# DIRECTIVE
Read through the material below and find each line that has the word "overdue"; copy it.

# RECORDS FOR THIS TASK
=-=-=

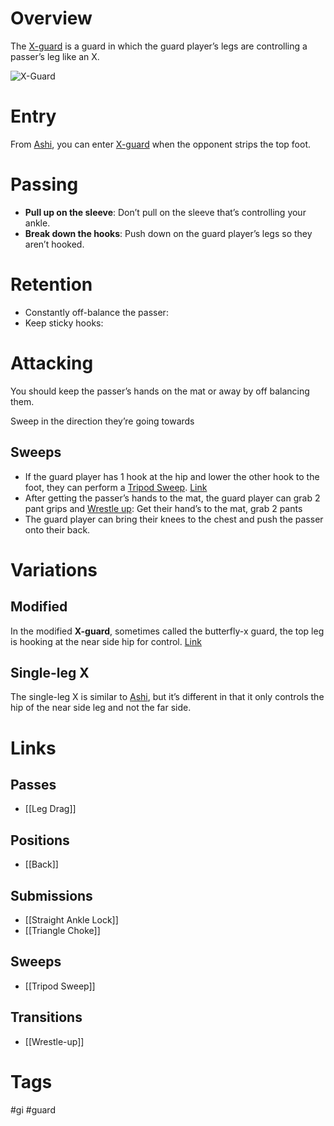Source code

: # Overview
The <u>X-guard</u> is a guard in which the guard player’s legs are controlling a passer’s leg like an X.

![X-Guard](https://www.grapplearts.com/wp-content/uploads/2013/03/What-is-the-X-Guard.png)
# Entry
From [Ashi](obsidian://open?vault=Obsidian-BJJ-Notes&file=Guards%2FAshi%20Garami), you can enter <u>X-guard</u> when the opponent strips the top foot.
# Passing
- **Pull up on the sleeve**: Don’t pull on the sleeve that’s controlling your ankle.
- **Break down the hooks**: Push down on the guard player’s legs so they aren’t hooked.
# Retention
- Constantly off-balance the passer:
- Keep sticky hooks:
# Attacking
You should keep the passer’s hands on the mat or away by off balancing them.

Sweep in the direction they’re going towards
## Sweeps
- If the guard player has 1 hook at the hip and lower the other hook to the foot, they can perform a [Tripod Sweep](obsidian://open?vault=Obsidian-BJJ-Notes&file=Sweeps%2FTripod%20Sweep). [Link](https://www.youtube.com/watch?v=5SkgNz0iwbw)
- After getting the passer’s hands to the mat, the guard player can grab 2 pant grips and [Wrestle up](obsidian://open?vault=Obsidian-BJJ-Notes&file=Transitions%2FWrestle-up): Get their hand’s to the mat, grab 2 pants
- The guard player can bring their knees to the chest and push the passer onto their back.
# Variations
 
## Modified
In the modified **X-guard**, sometimes called the butterfly-x guard, the top leg is hooking at the near side hip for control. [Link](https://www.youtube.com/watch?v=5YiH8ggmM4I&t=11s)
## Single-leg X
The single-leg X is similar to [Ashi](obsidian://open?vault=Obsidian-BJJ-Notes&file=Guards%2FAshi%20Garami), but it’s different in that it only controls the hip of the near side leg and not the far side.
# Links
## Passes
- [[Leg Drag]]
## Positions
- [[Back]]
## Submissions
- [[Straight Ankle Lock]]
- [[Triangle Choke]]
## Sweeps
- [[Tripod Sweep]]
## Transitions
- [[Wrestle-up]]
# Tags
#gi #guard 
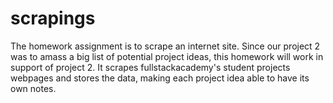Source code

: # scrapings

The homework assignment is to scrape an internet site. Since our project 2 was to amass a big list of potential project ideas, this homework will work in support of project 2. It scrapes fullstackacademy's student projects webpages and stores the data, making each project idea able to have its own notes.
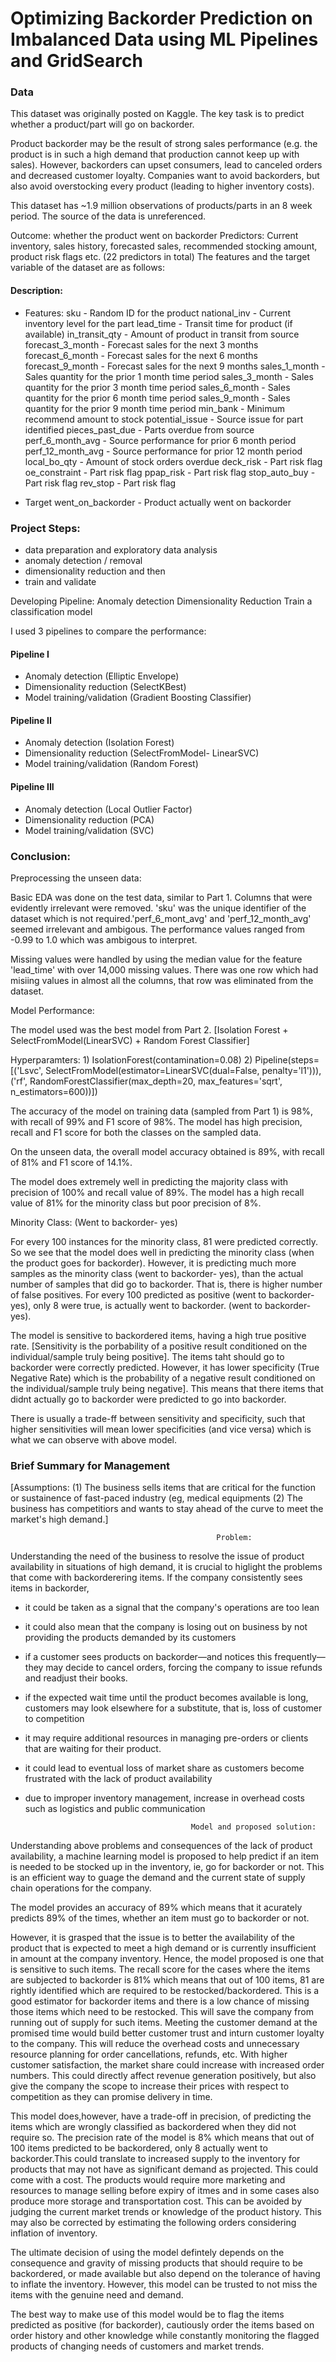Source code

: # Optimizing Backorder Prediction on Imbalanced Data using ML Pipelines and GridSearch

### Data

This dataset was originally posted on Kaggle. The key task is to predict whether a product/part will go on backorder.

Product backorder may be the result of strong sales performance (e.g. the product is in such a high demand that production cannot keep up with sales). However, backorders can upset consumers, lead to canceled orders and decreased customer loyalty. Companies want to avoid backorders, but also avoid overstocking every product (leading to higher inventory costs).

This dataset has ~1.9 million observations of products/parts in an 8 week period. The source of the data is unreferenced.

Outcome: whether the product went on backorder
Predictors: Current inventory, sales history, forecasted sales, recommended stocking amount, product risk flags etc. (22 predictors in total)
The features and the target variable of the dataset are as follows:

#### Description:

*  Features: 
sku - Random ID for the product
national_inv - Current inventory level for the part
lead_time - Transit time for product (if available)
in_transit_qty - Amount of product in transit from source
forecast_3_month - Forecast sales for the next 3 months
forecast_6_month - Forecast sales for the next 6 months
forecast_9_month - Forecast sales for the next 9 months
sales_1_month - Sales quantity for the prior 1 month time period
sales_3_month - Sales quantity for the prior 3 month time period
sales_6_month - Sales quantity for the prior 6 month time period
sales_9_month - Sales quantity for the prior 9 month time period
min_bank - Minimum recommend amount to stock
potential_issue - Source issue for part identified
pieces_past_due - Parts overdue from source
perf_6_month_avg - Source performance for prior 6 month period
perf_12_month_avg - Source performance for prior 12 month period
local_bo_qty - Amount of stock orders overdue
deck_risk - Part risk flag
oe_constraint - Part risk flag
ppap_risk - Part risk flag
stop_auto_buy - Part risk flag
rev_stop - Part risk flag

*  Target 
went_on_backorder - Product actually went on backorder

### Project Steps:

* data preparation and exploratory data analysis
* anomaly detection / removal
* dimensionality reduction and then
* train and validate

Developing Pipeline:
  Anomaly detection
  Dimensionality Reduction
  Train a classification model

I used 3 pipelines to compare the performance:

 #### Pipeline I
  - Anomaly detection (Elliptic Envelope)
  - Dimensionality reduction (SelectKBest)
  - Model training/validation (Gradient Boosting Classifier)

#### Pipeline II
  - Anomaly detection (Isolation Forest)
  - Dimensionality reduction (SelectFromModel- LinearSVC)
  - Model training/validation (Random Forest)

#### Pipeline III
  - Anomaly detection (Local Outlier Factor)
  - Dimensionality reduction (PCA)
  - Model training/validation (SVC)

### Conclusion:

Preprocessing the unseen data:

  Basic EDA was done on the test data, similar to Part 1. 
  Columns that were evidently irrelevant were removed. 'sku' was the unique identifier of the dataset which is not required.'perf_6_mont_avg' and 'perf_12_month_avg' seemed irrelevant and ambigous. The performance values ranged from -0.99 to 1.0 which was ambigous to interpret.

  Missing values were handled by using the median value for the feature 'lead_time' with over 14,000 missing values. There was   one row which had misiing values in almost all the columns, that row was eliminated from the dataset.

Model Performance:

  The model used was the best model from Part 2. [Isolation Forest + SelectFromModel(LinearSVC) + Random Forest Classifier]
  
  Hyperparamters: 
    1) IsolationForest(contamination=0.08)
    2) Pipeline(steps=[('Lsvc',
                 SelectFromModel(estimator=LinearSVC(dual=False,
                                                     penalty='l1'))),
                ('rf',
                 RandomForestClassifier(max_depth=20, max_features='sqrt',
                                        n_estimators=600))])
                                 
  The accuracy of the model on training data (sampled from Part 1) is 98%, with recall of 99% and F1 score of 98%.
  The model has high precision, recall and F1 score for both the classes on the sampled data.
  
  On the unseen data, the overall model accuracy obtained is 89%, with recall of 81% and F1 score of 14.1%.
  
  The model does extremely well in predicting the majority class with precision of 100% and recall value of 89%.
  The model has a high recall value of 81% for the minority class but poor precision of 8%.
  
Minority Class: (Went to backorder- yes)
  
  For every 100 instances for the minority class, 81 were predicted correctly. So we see that the model does well in predicting the minority class (when the product goes for backorder). However, it is predicting much more samples as the minority class (went to backorder- yes), than the actual number of samples that did go to backorder. That is, there is higher number of false positives. For every 100 predicted as positive (went to backorder- yes), only 8 were true, is actually went to backorder. (went to backorder- yes).
  
  The model is sensitive to backordered items, having a high true positive rate. [Sensitivity is the porbability of a positive   result conditioned on the individual/sample truly being positive]. The items taht should go to backorder were correctly predicted.
  However, it has lower specificity (True Negative Rate) which is the probability of a negative result conditioned on the individual/sample truly being negative]. This means that there items that didnt actually go to backorder were predicted to go into backorder.
  
  There is usually a trade-ff between sensitivity and specificity, such that higher sensitivities will mean lower specificities (and vice versa) which is what we can observe with above model.

### Brief Summary for Management

[Assumptions: (1) The business sells items that are critical for the function or sustainence of fast-paced industry (eg, medical equipments  (2) The business has competitiors and wants to stay ahead of the curve to meet the market's high demand.]


                                                  Problem:

Understanding the need of the business to resolve the issue of product availability in situations of high demand, it is crucial to higlight the problems that come with backorderering items. If the company consistently sees items in backorder, 
 - it could be taken as a signal that the company's operations are too lean
 - it could also mean that the company is losing out on business by not providing the products demanded by its customers
 - if a customer sees products on backorder—and notices this frequently—they may decide to cancel orders, forcing the company to issue refunds and readjust their books.
 - if the expected wait time until the product becomes available is long, customers may look elsewhere for a substitute, that is, loss of customer to competition
 - it may require additional resources in managing pre-orders or clients that are waiting for their product.
 - it could lead to eventual loss of market share as customers become frustrated with the lack of product availability
 - due to improper inventory management, increase in overhead costs such as logistics and public communication




                                            Model and proposed solution:

Understanding above problems and consequences of the lack of product availability, a machine learning model is proposed to help predict if an item is needed to be stocked up in the inventory, ie, go for backorder or not. This is an efficient way to guage the demand and the current state of supply chain operations for the company.

The model provides an accuracy of 89% which means that it acurately predicts 89% of the times, whether an item must go to backorder or not. 

However, it is grasped that the issue is to better the availability of the product that is expected to meet a high demand or is currently insufficient in amount at the company inventory. Hence, the model proposed is one that is sensitive to such items. 
The recall score for the cases where the items are subjected to backorder is 81% which means that out of 100 items, 81 are rightly identified which are required to be restocked/backordered. This is a good estimator for backorder items and there is a low chance of missing those items which need to be restocked. This will save the company from running out of supply for such items. Meeting the customer demand at the promised time would build better customer trust and inturn customer loyalty to the company. This will reduce the overhead costs and unnecessary resource planning for order cancellations, refunds, etc. With higher customer satisfaction, the market share could increase with increased order numbers. This could directly affect revenue generation positively, but also give the company the scope to increase their prices with respect to competition as they can promise delivery in time.

This model does,however, have a trade-off in precision, of predicting the items which are wrongly classified as backordered when they did not require so. The precision rate of the model is 8% which means that out of 100 items predicted to be backordered, only 8 actually went to backorder.This could translate to increased supply to the inventory for products that may not have as significant demand as projected. This could come with a cost. The products would require more marketing and resources to manage selling before expiry of itmes and in some cases also produce more storage and transportation cost. This can be avoided by judging the current market trends or knowledge of the product history. This may also be corrected by estimating the following orders considering inflation of inventory. 

The ultimate decision of using the model defintely depends on the consequence and gravity of missing products that should require to be backordered, or made available but also depend on the tolerance of having to inflate the inventory. However, this model can be trusted to not miss the items with the genuine need and demand. 

The best way to make use of this model would be to flag the items predicted as positive (for backorder), cautiously order the items based on order history and other knowledge while constantly monitoring the flagged products of changing needs of customers and market trends.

=-=-=

# SOLUTION TO THE PROBLEM
pieces_past_due - Parts overdue from source
local_bo_qty - Amount of stock orders overdue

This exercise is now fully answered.